THE PROBLEM: Reproduce each of the following lines without any changes.

SOURCE DATA:
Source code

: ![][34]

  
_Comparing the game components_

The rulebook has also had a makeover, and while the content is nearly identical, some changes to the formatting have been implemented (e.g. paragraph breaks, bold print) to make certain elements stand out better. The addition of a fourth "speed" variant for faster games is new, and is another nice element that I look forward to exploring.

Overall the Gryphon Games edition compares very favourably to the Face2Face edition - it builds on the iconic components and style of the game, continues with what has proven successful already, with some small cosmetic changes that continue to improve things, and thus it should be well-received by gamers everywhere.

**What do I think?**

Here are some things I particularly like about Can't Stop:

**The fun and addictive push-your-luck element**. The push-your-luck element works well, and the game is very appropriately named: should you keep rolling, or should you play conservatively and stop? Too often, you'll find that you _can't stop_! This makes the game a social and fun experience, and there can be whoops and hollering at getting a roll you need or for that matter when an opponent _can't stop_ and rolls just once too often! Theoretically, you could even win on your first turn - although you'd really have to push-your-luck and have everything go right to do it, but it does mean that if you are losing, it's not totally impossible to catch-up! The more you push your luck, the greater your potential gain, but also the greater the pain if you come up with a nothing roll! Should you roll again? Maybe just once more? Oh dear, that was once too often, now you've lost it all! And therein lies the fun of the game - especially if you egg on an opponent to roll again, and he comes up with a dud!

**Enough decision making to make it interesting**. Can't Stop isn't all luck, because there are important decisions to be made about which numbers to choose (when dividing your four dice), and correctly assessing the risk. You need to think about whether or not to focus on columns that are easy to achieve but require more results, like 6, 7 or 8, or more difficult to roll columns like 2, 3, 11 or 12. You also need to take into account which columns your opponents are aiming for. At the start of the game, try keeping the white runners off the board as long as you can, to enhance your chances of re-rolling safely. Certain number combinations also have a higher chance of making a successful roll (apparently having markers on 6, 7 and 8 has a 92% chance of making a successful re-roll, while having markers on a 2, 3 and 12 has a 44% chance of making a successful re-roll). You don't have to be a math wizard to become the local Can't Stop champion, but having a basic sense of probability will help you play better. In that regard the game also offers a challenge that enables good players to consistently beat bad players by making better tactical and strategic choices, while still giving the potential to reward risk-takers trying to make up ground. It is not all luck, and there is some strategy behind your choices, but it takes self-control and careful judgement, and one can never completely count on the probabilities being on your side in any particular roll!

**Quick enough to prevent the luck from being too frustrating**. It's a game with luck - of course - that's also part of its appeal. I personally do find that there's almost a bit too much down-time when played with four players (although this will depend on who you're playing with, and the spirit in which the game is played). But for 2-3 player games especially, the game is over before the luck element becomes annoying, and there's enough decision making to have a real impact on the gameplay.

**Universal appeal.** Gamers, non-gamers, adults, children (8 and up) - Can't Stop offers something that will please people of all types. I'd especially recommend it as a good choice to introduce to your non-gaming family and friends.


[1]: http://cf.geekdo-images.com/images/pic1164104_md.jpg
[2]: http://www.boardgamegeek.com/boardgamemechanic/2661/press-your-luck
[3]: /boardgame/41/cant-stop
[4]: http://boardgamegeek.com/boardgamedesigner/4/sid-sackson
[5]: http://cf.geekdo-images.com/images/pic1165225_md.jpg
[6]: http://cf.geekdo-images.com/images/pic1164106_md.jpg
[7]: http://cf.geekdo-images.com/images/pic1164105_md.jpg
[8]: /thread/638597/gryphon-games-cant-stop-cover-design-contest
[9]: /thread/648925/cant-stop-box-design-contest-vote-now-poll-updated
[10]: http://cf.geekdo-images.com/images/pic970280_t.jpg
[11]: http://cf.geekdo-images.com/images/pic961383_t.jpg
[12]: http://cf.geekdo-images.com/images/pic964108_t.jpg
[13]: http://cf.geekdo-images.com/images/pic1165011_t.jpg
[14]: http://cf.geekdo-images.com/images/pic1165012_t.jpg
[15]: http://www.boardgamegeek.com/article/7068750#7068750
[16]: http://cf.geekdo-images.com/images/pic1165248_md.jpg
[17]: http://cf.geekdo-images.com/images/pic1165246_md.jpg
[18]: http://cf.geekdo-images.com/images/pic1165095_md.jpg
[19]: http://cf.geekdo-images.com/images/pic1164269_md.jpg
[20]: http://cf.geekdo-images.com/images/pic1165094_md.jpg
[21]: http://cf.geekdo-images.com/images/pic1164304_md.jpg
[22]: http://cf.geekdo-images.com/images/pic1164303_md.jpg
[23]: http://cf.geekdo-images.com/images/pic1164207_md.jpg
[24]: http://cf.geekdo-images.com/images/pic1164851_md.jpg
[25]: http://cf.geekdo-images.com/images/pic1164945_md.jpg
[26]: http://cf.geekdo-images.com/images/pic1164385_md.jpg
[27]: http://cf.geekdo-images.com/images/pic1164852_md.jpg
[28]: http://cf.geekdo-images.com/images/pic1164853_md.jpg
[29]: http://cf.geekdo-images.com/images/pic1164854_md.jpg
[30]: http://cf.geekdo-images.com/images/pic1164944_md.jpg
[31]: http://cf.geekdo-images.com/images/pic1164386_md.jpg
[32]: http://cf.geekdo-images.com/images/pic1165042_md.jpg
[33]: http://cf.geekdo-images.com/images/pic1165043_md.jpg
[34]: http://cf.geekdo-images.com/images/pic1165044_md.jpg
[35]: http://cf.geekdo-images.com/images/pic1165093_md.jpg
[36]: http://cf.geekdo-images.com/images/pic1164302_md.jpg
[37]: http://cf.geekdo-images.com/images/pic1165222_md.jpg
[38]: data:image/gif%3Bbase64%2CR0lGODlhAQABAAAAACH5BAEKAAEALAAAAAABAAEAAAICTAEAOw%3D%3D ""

ANSWER SPACE:
Source code

: ![][34]

  
_Comparing the game components_

The rulebook has also had a makeover, and while the content is nearly identical, some changes to the formatting have been implemented (e.g. paragraph breaks, bold print) to make certain elements stand out better. The addition of a fourth "speed" variant for faster games is new, and is another nice element that I look forward to exploring.

Overall the Gryphon Games edition compares very favourably to the Face2Face edition - it builds on the iconic components and style of the game, continues with what has proven successful already, with some small cosmetic changes that continue to improve things, and thus it should be well-received by gamers everywhere.

**What do I think?**

Here are some things I particularly like about Can't Stop:

**The fun and addictive push-your-luck element**. The push-your-luck element works well, and the game is very appropriately named: should you keep rolling, or should you play conservatively and stop? Too often, you'll find that you _can't stop_! This makes the game a social and fun experience, and there can be whoops and hollering at getting a roll you need or for that matter when an opponent _can't stop_ and rolls just once too often! Theoretically, you could even win on your first turn - although you'd really have to push-your-luck and have everything go right to do it, but it does mean that if you are losing, it's not totally impossible to catch-up! The more you push your luck, the greater your potential gain, but also the greater the pain if you come up with a nothing roll! Should you roll again? Maybe just once more? Oh dear, that was once too often, now you've lost it all! And therein lies the fun of the game - especially if you egg on an opponent to roll again, and he comes up with a dud!

**Enough decision making to make it interesting**. Can't Stop isn't all luck, because there are important decisions to be made about which numbers to choose (when dividing your four dice), and correctly assessing the risk. You need to think about whether or not to focus on columns that are easy to achieve but require more results, like 6, 7 or 8, or more difficult to roll columns like 2, 3, 11 or 12. You also need to take into account which columns your opponents are aiming for. At the start of the game, try keeping the white runners off the board as long as you can, to enhance your chances of re-rolling safely. Certain number combinations also have a higher chance of making a successful roll (apparently having markers on 6, 7 and 8 has a 92% chance of making a successful re-roll, while having markers on a 2, 3 and 12 has a 44% chance of making a successful re-roll). You don't have to be a math wizard to become the local Can't Stop champion, but having a basic sense of probability will help you play better. In that regard the game also offers a challenge that enables good players to consistently beat bad players by making better tactical and strategic choices, while still giving the potential to reward risk-takers trying to make up ground. It is not all luck, and there is some strategy behind your choices, but it takes self-control and careful judgement, and one can never completely count on the probabilities being on your side in any particular roll!

**Quick enough to prevent the luck from being too frustrating**. It's a game with luck - of course - that's also part of its appeal. I personally do find that there's almost a bit too much down-time when played with four players (although this will depend on who you're playing with, and the spirit in which the game is played). But for 2-3 player games especially, the game is over before the luck element becomes annoying, and there's enough decision making to have a real impact on the gameplay.

**Universal appeal.** Gamers, non-gamers, adults, children (8 and up) - Can't Stop offers something that will please people of all types. I'd especially recommend it as a good choice to introduce to your non-gaming family and friends.


[1]: http://cf.geekdo-images.com/images/pic1164104_md.jpg
[2]: http://www.boardgamegeek.com/boardgamemechanic/2661/press-your-luck
[3]: /boardgame/41/cant-stop
[4]: http://boardgamegeek.com/boardgamedesigner/4/sid-sackson
[5]: http://cf.geekdo-images.com/images/pic1165225_md.jpg
[6]: http://cf.geekdo-images.com/images/pic1164106_md.jpg
[7]: http://cf.geekdo-images.com/images/pic1164105_md.jpg
[8]: /thread/638597/gryphon-games-cant-stop-cover-design-contest
[9]: /thread/648925/cant-stop-box-design-contest-vote-now-poll-updated
[10]: http://cf.geekdo-images.com/images/pic970280_t.jpg
[11]: http://cf.geekdo-images.com/images/pic961383_t.jpg
[12]: http://cf.geekdo-images.com/images/pic964108_t.jpg
[13]: http://cf.geekdo-images.com/images/pic1165011_t.jpg
[14]: http://cf.geekdo-images.com/images/pic1165012_t.jpg
[15]: http://www.boardgamegeek.com/article/7068750#7068750
[16]: http://cf.geekdo-images.com/images/pic1165248_md.jpg
[17]: http://cf.geekdo-images.com/images/pic1165246_md.jpg
[18]: http://cf.geekdo-images.com/images/pic1165095_md.jpg
[19]: http://cf.geekdo-images.com/images/pic1164269_md.jpg
[20]: http://cf.geekdo-images.com/images/pic1165094_md.jpg
[21]: http://cf.geekdo-images.com/images/pic1164304_md.jpg
[22]: http://cf.geekdo-images.com/images/pic1164303_md.jpg
[23]: http://cf.geekdo-images.com/images/pic1164207_md.jpg
[24]: http://cf.geekdo-images.com/images/pic1164851_md.jpg
[25]: http://cf.geekdo-images.com/images/pic1164945_md.jpg
[26]: http://cf.geekdo-images.com/images/pic1164385_md.jpg
[27]: http://cf.geekdo-images.com/images/pic1164852_md.jpg
[28]: http://cf.geekdo-images.com/images/pic1164853_md.jpg
[29]: http://cf.geekdo-images.com/images/pic1164854_md.jpg
[30]: http://cf.geekdo-images.com/images/pic1164944_md.jpg
[31]: http://cf.geekdo-images.com/images/pic1164386_md.jpg
[32]: http://cf.geekdo-images.com/images/pic1165042_md.jpg
[33]: http://cf.geekdo-images.com/images/pic1165043_md.jpg
[34]: http://cf.geekdo-images.com/images/pic1165044_md.jpg
[35]: http://cf.geekdo-images.com/images/pic1165093_md.jpg
[36]: http://cf.geekdo-images.com/images/pic1164302_md.jpg
[37]: http://cf.geekdo-images.com/images/pic1165222_md.jpg
[38]: data:image/gif%3Bbase64%2CR0lGODlhAQABAAAAACH5BAEKAAEALAAAAAABAAEAAAICTAEAOw%3D%3D ""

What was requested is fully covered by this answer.